> _What the exercise asks_
Nothing in the records that follow should differ once you have copied them out.

---------- Dataset extract

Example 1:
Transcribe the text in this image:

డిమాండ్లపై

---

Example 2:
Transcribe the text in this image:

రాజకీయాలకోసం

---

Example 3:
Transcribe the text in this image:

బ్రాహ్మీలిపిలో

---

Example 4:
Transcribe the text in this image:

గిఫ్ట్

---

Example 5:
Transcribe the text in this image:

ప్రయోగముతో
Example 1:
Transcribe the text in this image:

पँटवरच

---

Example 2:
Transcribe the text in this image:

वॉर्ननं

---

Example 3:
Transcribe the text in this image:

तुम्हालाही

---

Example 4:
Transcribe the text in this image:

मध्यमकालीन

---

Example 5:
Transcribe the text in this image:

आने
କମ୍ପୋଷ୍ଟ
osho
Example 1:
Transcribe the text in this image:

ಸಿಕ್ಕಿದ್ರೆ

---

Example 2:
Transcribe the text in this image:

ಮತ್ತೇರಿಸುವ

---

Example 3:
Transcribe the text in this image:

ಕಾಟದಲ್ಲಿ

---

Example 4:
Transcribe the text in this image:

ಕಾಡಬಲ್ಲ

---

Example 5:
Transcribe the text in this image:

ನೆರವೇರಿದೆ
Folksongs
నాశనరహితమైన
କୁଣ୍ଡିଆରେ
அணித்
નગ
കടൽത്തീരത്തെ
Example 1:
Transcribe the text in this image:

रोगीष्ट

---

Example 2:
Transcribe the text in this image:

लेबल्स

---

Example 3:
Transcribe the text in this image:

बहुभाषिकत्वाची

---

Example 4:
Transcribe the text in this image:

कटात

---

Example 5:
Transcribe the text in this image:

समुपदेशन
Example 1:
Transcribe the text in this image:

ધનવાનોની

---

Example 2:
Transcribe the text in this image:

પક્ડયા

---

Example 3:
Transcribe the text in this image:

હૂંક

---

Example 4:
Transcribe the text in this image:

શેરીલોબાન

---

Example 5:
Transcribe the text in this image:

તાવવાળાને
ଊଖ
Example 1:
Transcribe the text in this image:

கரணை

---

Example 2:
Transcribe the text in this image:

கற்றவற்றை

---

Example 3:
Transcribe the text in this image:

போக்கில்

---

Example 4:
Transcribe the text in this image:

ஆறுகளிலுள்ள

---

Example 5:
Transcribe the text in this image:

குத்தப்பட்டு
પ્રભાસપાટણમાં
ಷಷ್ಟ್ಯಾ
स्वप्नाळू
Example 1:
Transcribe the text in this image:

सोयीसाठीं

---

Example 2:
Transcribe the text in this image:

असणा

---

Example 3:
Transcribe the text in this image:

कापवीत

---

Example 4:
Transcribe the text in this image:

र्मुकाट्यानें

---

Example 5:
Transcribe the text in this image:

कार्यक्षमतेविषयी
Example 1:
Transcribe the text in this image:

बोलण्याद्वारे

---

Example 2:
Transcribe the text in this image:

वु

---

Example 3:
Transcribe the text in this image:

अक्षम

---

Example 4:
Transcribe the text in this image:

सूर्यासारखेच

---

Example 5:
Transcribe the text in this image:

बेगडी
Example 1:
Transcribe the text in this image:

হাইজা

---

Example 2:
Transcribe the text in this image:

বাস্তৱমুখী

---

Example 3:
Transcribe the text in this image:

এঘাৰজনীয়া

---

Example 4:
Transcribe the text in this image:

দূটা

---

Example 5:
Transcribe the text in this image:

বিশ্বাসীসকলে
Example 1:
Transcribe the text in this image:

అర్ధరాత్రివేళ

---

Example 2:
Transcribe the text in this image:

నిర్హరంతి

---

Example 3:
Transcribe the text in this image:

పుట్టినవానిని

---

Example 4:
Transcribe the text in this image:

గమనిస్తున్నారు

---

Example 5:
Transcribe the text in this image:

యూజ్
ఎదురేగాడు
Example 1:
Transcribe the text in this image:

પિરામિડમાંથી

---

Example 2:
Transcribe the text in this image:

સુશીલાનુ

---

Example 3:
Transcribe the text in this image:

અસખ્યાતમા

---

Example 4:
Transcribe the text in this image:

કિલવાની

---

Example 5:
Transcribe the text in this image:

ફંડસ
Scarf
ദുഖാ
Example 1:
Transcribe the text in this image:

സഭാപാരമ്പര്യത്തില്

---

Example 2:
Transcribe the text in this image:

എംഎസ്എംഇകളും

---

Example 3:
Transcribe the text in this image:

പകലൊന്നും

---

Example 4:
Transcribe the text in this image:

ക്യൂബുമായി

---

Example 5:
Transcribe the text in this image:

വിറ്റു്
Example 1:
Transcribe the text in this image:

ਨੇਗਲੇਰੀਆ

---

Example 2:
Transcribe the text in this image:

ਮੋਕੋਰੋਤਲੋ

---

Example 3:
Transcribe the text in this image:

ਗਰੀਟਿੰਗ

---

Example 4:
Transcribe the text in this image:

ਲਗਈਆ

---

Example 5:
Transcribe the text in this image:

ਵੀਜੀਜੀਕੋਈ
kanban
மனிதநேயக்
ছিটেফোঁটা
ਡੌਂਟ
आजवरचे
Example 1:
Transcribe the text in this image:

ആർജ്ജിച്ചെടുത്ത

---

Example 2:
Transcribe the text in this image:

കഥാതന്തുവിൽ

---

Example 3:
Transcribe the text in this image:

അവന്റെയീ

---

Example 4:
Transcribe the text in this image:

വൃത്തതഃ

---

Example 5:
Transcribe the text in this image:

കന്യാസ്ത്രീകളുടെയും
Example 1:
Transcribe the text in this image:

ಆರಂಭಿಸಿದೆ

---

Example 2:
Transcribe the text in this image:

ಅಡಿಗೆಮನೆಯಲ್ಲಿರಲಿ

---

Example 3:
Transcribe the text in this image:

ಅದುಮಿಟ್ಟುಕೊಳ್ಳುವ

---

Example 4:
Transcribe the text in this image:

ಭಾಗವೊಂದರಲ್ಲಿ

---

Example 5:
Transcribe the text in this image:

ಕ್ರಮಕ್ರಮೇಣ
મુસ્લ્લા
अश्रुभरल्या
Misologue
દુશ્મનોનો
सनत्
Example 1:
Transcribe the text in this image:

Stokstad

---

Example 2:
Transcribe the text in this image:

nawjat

--------------------

> _Result_
Example 1:
Transcribe the text in this image:

డిమాండ్లపై

---

Example 2:
Transcribe the text in this image:

రాజకీయాలకోసం

---

Example 3:
Transcribe the text in this image:

బ్రాహ్మీలిపిలో

---

Example 4:
Transcribe the text in this image:

గిఫ్ట్

---

Example 5:
Transcribe the text in this image:

ప్రయోగముతో
Example 1:
Transcribe the text in this image:

पँटवरच

---

Example 2:
Transcribe the text in this image:

वॉर्ननं

---

Example 3:
Transcribe the text in this image:

तुम्हालाही

---

Example 4:
Transcribe the text in this image:

मध्यमकालीन

---

Example 5:
Transcribe the text in this image:

आने
କମ୍ପୋଷ୍ଟ
osho
Example 1:
Transcribe the text in this image:

ಸಿಕ್ಕಿದ್ರೆ

---

Example 2:
Transcribe the text in this image:

ಮತ್ತೇರಿಸುವ

---

Example 3:
Transcribe the text in this image:

ಕಾಟದಲ್ಲಿ

---

Example 4:
Transcribe the text in this image:

ಕಾಡಬಲ್ಲ

---

Example 5:
Transcribe the text in this image:

ನೆರವೇರಿದೆ
Folksongs
నాశనరహితమైన
କୁଣ୍ଡିଆରେ
அணித்
નગ
കടൽത്തീരത്തെ
Example 1:
Transcribe the text in this image:

रोगीष्ट

---

Example 2:
Transcribe the text in this image:

लेबल्स

---

Example 3:
Transcribe the text in this image:

बहुभाषिकत्वाची

---

Example 4:
Transcribe the text in this image:

कटात

---

Example 5:
Transcribe the text in this image:

समुपदेशन
Example 1:
Transcribe the text in this image:

ધનવાનોની

---

Example 2:
Transcribe the text in this image:

પક્ડયા

---

Example 3:
Transcribe the text in this image:

હૂંક

---

Example 4:
Transcribe the text in this image:

શેરીલોબાન

---

Example 5:
Transcribe the text in this image:

તાવવાળાને
ଊଖ
Example 1:
Transcribe the text in this image:

கரணை

---

Example 2:
Transcribe the text in this image:

கற்றவற்றை

---

Example 3:
Transcribe the text in this image:

போக்கில்

---

Example 4:
Transcribe the text in this image:

ஆறுகளிலுள்ள

---

Example 5:
Transcribe the text in this image:

குத்தப்பட்டு
પ્રભાસપાટણમાં
ಷಷ್ಟ್ಯಾ
स्वप्नाळू
Example 1:
Transcribe the text in this image:

सोयीसाठीं

---

Example 2:
Transcribe the text in this image:

असणा

---

Example 3:
Transcribe the text in this image:

कापवीत

---

Example 4:
Transcribe the text in this image:

र्मुकाट्यानें

---

Example 5:
Transcribe the text in this image:

कार्यक्षमतेविषयी
Example 1:
Transcribe the text in this image:

बोलण्याद्वारे

---

Example 2:
Transcribe the text in this image:

वु

---

Example 3:
Transcribe the text in this image:

अक्षम

---

Example 4:
Transcribe the text in this image:

सूर्यासारखेच

---

Example 5:
Transcribe the text in this image:

बेगडी
Example 1:
Transcribe the text in this image:

হাইজা

---

Example 2:
Transcribe the text in this image:

বাস্তৱমুখী

---

Example 3:
Transcribe the text in this image:

এঘাৰজনীয়া

---

Example 4:
Transcribe the text in this image:

দূটা

---

Example 5:
Transcribe the text in this image:

বিশ্বাসীসকলে
Example 1:
Transcribe the text in this image:

అర్ధరాత్రివేళ

---

Example 2:
Transcribe the text in this image:

నిర్హరంతి

---

Example 3:
Transcribe the text in this image:

పుట్టినవానిని

---

Example 4:
Transcribe the text in this image:

గమనిస్తున్నారు

---

Example 5:
Transcribe the text in this image:

యూజ్
ఎదురేగాడు
Example 1:
Transcribe the text in this image:

પિરામિડમાંથી

---

Example 2:
Transcribe the text in this image:

સુશીલાનુ

---

Example 3:
Transcribe the text in this image:

અસખ્યાતમા

---

Example 4:
Transcribe the text in this image:

કિલવાની

---

Example 5:
Transcribe the text in this image:

ફંડસ
Scarf
ദുഖാ
Example 1:
Transcribe the text in this image:

സഭാപാരമ്പര്യത്തില്

---

Example 2:
Transcribe the text in this image:

എംഎസ്എംഇകളും

---

Example 3:
Transcribe the text in this image:

പകലൊന്നും

---

Example 4:
Transcribe the text in this image:

ക്യൂബുമായി

---

Example 5:
Transcribe the text in this image:

വിറ്റു്
Example 1:
Transcribe the text in this image:

ਨੇਗਲੇਰੀਆ

---

Example 2:
Transcribe the text in this image:

ਮੋਕੋਰੋਤਲੋ

---

Example 3:
Transcribe the text in this image:

ਗਰੀਟਿੰਗ

---

Example 4:
Transcribe the text in this image:

ਲਗਈਆ

---

Example 5:
Transcribe the text in this image:

ਵੀਜੀਜੀਕੋਈ
kanban
மனிதநேயக்
ছিটেফোঁটা
ਡੌਂਟ
आजवरचे
Example 1:
Transcribe the text in this image:

ആർജ്ജിച്ചെടുത്ത

---

Example 2:
Transcribe the text in this image:

കഥാതന്തുവിൽ

---

Example 3:
Transcribe the text in this image:

അവന്റെയീ

---

Example 4:
Transcribe the text in this image:

വൃത്തതഃ

---

Example 5:
Transcribe the text in this image:

കന്യാസ്ത്രീകളുടെയും
Example 1:
Transcribe the text in this image:

ಆರಂಭಿಸಿದೆ

---

Example 2:
Transcribe the text in this image:

ಅಡಿಗೆಮನೆಯಲ್ಲಿರಲಿ

---

Example 3:
Transcribe the text in this image:

ಅದುಮಿಟ್ಟುಕೊಳ್ಳುವ

---

Example 4:
Transcribe the text in this image:

ಭಾಗವೊಂದರಲ್ಲಿ

---

Example 5:
Transcribe the text in this image:

ಕ್ರಮಕ್ರಮೇಣ
મુસ્લ્લા
अश्रुभरल्या
Misologue
દુશ્મનોનો
सनत्
Example 1:
Transcribe the text in this image:

Stokstad

---

Example 2:
Transcribe the text in this image:

nawjat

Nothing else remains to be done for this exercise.